**Détails de la tâche:**
Pour chacun des énoncés ci-dessous, indiquez s'il concorde avec le texte sélectionné en répondant par oui ou non, puis citez à l'identique les mots du texte qui tranchent. 1. Le jeu de mots du titre est de David Snug. 2. Les éditions Nada publient uniquement des bandes dessinées. 3. Avec Ni Web Ni Master, David Snug signe sa première technocritique.

**Texte sélectionné:**
▶
Ni Web Ni Master : L’algorythme dans la peau

Le jeu de mot du titre est de cet amuseur fou de David Snug. Des jeux de mots, sa dernière bande dessinée parue aux éditions Nada, en regorge. Mais derrière l’humour à froid de son auteur, Ni Web Ni Master cache une très pertinente critique de nos société sur-connectés. 

Les éditions Nada ne sont pas uniquement des éditeurs de BD. Chez Nada, on édite avant tout avec des envies fortes, peu importe le format. Que ce soit avec Agissez par vous-mêmes de Pierre Kropotkine, Fear of a Female Planet de Karim Hammou et Cara Zina, Fire de Peter Bagge ou encore Wobblies de Paul Bule et Nicole Schulman, leurs publications nourrissent les consciences et tentent de les éveiller. Aujourd’hui c’est avec le trublion David Snug que nous avons rendez vous. Grâce à Ni Web Ni Master, il se lance dans sa première technocritique.
◀
**Données sources:**
▶
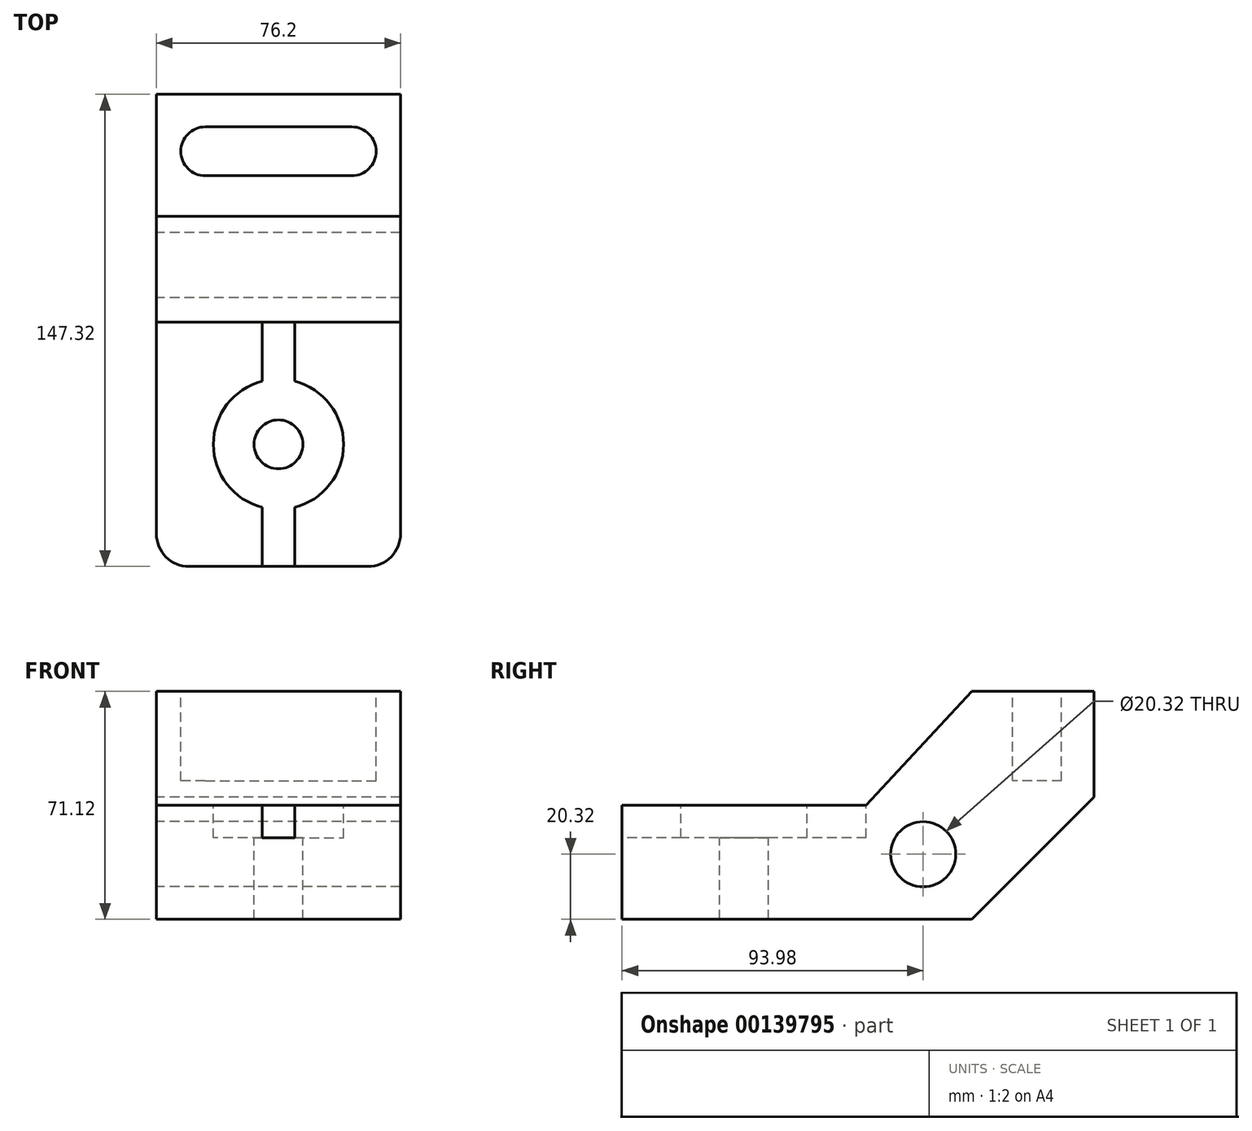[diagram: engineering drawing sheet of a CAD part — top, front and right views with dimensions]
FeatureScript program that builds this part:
◀
**Solution:**
1. Oui : « Le jeu de mot du titre est de cet amuseur fou de David Snug. »
2. Non : « Les éditions Nada ne sont pas uniquement des éditeurs de BD. »
3. Oui : « Grâce à Ni Web Ni Master, il se lance dans sa première technocritique. »